PASSAGE TO READ —
·····
Round & round we went, the room swaying without stop.
Suddenly it was Russia in her eyes & everything about to begin.
Myself a man for the rest of my life!
–  Philip Schultz, from
Like Wings

02

10 2009

Li-Young Lee (Poetry)

li-young lee

A wonderful Chicago-based writer whose new book, Behind My Eyes, I can recommend without hesitation.  I’m a big fan; this poem provides ample reason why:

Flowers

Regarding the insides of flowers:
this is something about which I have meant

to write you for a long time.

How awkwardly, but to a bee
fascinating it must seem, going in
to their sticky centers, half-

repellent, touching
their furry genitalia; horrible
to love and seek so, being dependent:

flowers’ perfectly formed
hemispheres, the pretend insistence
on privacy

like the hidden ladyslipper, modest,
shocking, sudden labia
blushing,

bifurcated, veined and
obvious: it is so soft,
slipping in,

is it not, and out?
I too am always
obsessed with the insides of flowers,
Yearning to plunge
a finger into them
or a metaphor:

the “hermaphroditic artist”
invading the subject;
shivering at anemones,

at their dark secret
centers, or the double wheel
within a poppy, spoked

mouth slit and laughing.
The “Language of Flowers,”
spoken, translates “Sex.”

If a daylily bends in the vase
it means: she is waiting.
If straight: trouble ahead.

If the flowers persist
in their drooping
throw them out

but refurbish
for it is good to have fresh
flowers beside one, breathing

their bodily secrets
by night, cleverly accessible
and bedded, moist.

- Kathleen Spivack (1977)



26

06 2009

Johnathan Franzen

franzenPhoto Credit: Jamie Tanaka for Time

He’s criticized for being cold and unsympathetic, for not loving his characters enough.  My view:  he sees to the root of both sides of even the most challenged relationship (an extraordinary talent), and there’s sympathy and insight (and, yes, humor) in the ability to parse the tangles that compose life in these parts.

Bottom line:  I’m a huge fan (if you haven’t, read The Corrections, whatever Oprah says).  He writes extraordinarily well and he gets my generation in ways that Updike got our parents.  Latest example is his story “Good Neighbors” in the June 8 New Yorker.  A snippet:

There were people with whom her style of self-deprecation didn’t sit well—who detected a kind of condescension in it, as if Patty, in exaggerating her own minor defects, were too obviously trying to spare the feelings of less accomplished homemakers. But most people found her humility sincere or at least amusing, and it was, in any case, hard to resist a woman whom your own children liked so much and who remembered not only their birthdays but yours, too, and came to your back door with a plate of cookies or a card or some lilies of the valley in a little thrift-store vase that she told you not to bother returning.
·····
MATERIAL SUPPLIED —

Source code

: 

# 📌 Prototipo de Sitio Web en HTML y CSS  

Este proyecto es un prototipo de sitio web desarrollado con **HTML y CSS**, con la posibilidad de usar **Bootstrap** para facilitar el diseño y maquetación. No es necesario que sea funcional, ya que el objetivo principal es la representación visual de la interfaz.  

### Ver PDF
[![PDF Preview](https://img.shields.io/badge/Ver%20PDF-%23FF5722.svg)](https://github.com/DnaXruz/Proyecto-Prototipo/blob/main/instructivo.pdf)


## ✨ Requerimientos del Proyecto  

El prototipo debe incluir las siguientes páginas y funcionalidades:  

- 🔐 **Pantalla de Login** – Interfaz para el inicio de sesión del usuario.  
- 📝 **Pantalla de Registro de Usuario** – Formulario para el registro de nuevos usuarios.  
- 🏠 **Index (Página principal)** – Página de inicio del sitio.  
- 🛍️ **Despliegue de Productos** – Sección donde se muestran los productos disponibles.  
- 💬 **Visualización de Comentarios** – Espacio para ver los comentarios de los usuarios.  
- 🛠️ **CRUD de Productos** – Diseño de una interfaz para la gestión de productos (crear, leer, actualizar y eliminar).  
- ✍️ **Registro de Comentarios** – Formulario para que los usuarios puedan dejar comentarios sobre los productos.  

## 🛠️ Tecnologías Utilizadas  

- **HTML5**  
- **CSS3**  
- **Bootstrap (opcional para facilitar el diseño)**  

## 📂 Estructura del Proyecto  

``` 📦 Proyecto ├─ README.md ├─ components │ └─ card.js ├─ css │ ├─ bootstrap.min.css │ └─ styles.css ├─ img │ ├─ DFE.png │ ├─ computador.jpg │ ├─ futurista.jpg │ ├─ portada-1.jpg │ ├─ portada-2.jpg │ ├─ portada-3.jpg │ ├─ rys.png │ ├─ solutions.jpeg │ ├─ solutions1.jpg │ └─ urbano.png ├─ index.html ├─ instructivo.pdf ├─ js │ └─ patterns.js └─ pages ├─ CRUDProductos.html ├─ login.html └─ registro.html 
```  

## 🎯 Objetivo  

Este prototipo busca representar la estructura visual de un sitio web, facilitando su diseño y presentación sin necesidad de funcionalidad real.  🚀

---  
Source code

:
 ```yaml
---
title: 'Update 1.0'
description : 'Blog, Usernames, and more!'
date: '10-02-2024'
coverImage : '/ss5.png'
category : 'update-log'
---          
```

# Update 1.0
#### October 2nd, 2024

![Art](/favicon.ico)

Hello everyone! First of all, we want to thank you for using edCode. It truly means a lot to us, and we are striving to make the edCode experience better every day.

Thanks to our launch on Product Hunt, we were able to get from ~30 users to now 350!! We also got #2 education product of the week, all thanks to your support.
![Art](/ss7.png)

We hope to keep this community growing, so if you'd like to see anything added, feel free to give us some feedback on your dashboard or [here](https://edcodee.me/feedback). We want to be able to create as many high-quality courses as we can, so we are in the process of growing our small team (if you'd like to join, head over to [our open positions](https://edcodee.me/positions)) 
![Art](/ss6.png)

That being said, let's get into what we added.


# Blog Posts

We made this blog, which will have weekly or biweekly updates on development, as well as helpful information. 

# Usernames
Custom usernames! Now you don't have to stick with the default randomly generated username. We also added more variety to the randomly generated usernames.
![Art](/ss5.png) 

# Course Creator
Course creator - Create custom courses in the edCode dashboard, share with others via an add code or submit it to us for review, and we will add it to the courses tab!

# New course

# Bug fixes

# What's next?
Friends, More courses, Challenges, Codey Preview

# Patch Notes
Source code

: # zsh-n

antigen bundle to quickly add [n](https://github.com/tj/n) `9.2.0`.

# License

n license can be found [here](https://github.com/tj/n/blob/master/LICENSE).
·····
YOUR TASKS —
A. Reproduce the part of the blog excerpt that opens with the words containing "There were people" and closes with "to bother returning.".
B. List every kind of flower named in the poem "Flowers" in the blog excerpt.
The data is separate material and has no connection to the blog excerpt.

SOLVED TASKS —
A.
There were people with whom her style of self-deprecation didn’t sit well—who detected a kind of condescension in it, as if Patty, in exaggerating her own minor defects, were too obviously trying to spare the feelings of less accomplished homemakers. But most people found her humility sincere or at least amusing, and it was, in any case, hard to resist a woman whom your own children liked so much and who remembered not only their birthdays but yours, too, and came to your back door with a plate of cookies or a card or some lilies of the valley in a little thrift-store vase that she told you not to bother returning.

B.
- ladyslipper
- anemones
- poppy
- daylily